STUDY MATERIAL Block Start

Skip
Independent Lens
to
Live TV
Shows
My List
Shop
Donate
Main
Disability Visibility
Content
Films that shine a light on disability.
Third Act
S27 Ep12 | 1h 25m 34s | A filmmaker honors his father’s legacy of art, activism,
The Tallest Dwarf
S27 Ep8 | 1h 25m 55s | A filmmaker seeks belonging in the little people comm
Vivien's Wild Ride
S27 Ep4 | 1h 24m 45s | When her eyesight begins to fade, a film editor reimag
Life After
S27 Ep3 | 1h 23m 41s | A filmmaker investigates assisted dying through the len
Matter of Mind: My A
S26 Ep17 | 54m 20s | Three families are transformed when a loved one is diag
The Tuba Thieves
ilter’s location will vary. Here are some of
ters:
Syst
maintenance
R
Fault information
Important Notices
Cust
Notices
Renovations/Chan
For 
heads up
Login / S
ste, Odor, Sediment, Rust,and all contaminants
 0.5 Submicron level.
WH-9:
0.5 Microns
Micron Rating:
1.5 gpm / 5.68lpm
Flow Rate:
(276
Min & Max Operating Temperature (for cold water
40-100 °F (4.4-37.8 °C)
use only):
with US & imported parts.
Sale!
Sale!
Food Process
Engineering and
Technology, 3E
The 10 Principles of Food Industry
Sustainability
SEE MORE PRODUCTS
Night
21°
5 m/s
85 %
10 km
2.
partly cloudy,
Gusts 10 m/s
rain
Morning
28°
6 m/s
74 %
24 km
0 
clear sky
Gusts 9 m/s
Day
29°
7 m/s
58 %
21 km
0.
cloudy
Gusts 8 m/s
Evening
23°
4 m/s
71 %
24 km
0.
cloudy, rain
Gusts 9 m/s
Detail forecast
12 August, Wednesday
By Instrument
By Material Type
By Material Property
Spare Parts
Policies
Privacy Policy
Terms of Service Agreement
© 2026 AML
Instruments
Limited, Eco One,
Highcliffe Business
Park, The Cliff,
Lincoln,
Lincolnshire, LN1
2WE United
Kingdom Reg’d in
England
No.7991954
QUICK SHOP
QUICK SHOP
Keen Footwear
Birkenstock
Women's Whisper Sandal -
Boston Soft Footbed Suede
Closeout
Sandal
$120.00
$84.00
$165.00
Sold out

STUDY MATERIAL Block End

THE TASK: I need every line of the data that has the word "Gusts"; please list them.

OUTPUT BELOW:
Gusts 10 m/s
Gusts 9 m/s
Gusts 8 m/s
Gusts 9 m/s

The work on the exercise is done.